Pick out and copy each line in the items below that contains the string "Color". The match is case-sensitive.

[Stored data entries]
————————
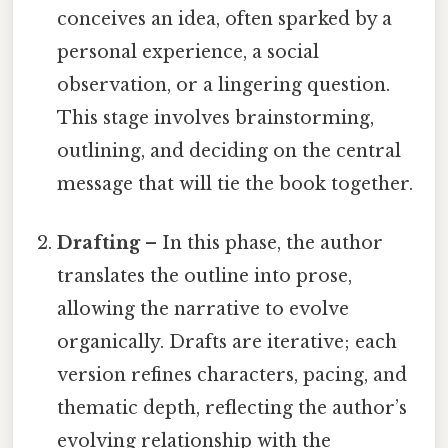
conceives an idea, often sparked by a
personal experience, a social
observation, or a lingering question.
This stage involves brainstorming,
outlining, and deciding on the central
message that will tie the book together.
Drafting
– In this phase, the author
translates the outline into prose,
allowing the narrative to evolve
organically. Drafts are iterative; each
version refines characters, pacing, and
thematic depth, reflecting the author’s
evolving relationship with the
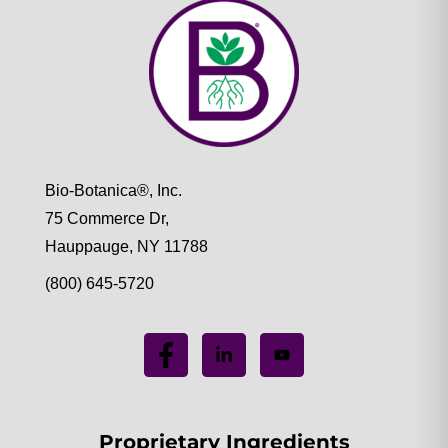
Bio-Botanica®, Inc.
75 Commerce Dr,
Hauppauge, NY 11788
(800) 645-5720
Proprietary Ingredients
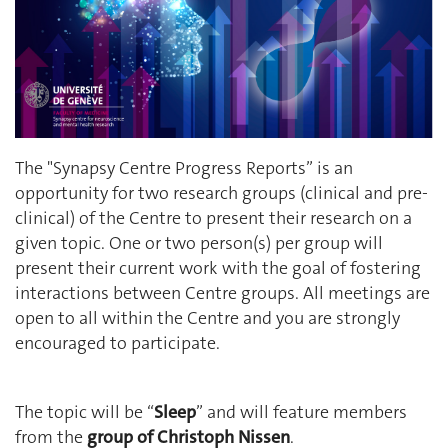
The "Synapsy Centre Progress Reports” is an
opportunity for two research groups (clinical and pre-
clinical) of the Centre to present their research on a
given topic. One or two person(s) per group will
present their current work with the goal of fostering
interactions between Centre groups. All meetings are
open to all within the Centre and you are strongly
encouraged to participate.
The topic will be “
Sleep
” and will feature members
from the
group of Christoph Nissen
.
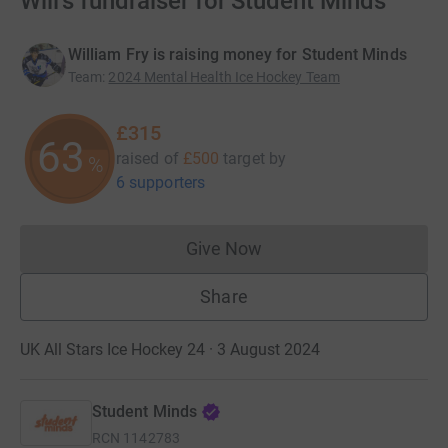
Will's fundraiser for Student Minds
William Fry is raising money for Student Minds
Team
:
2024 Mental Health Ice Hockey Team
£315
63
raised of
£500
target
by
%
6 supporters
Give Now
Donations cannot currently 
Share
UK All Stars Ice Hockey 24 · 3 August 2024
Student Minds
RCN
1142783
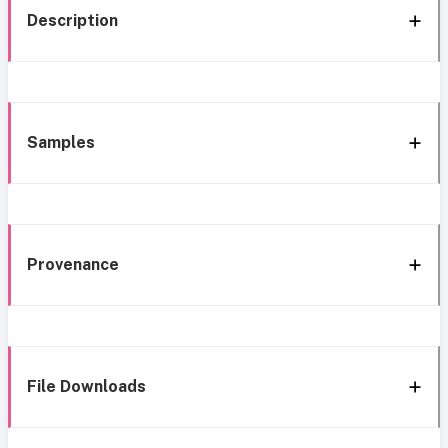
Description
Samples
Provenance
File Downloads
————————
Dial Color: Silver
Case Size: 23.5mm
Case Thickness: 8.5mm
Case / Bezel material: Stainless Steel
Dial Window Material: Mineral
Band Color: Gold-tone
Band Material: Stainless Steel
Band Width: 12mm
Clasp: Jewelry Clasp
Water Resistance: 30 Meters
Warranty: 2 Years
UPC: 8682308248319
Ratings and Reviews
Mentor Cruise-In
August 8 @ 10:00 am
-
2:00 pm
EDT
————————
ANSWER TO THIS EXERCISE
Dial Color: Silver
Band Color: Gold-tone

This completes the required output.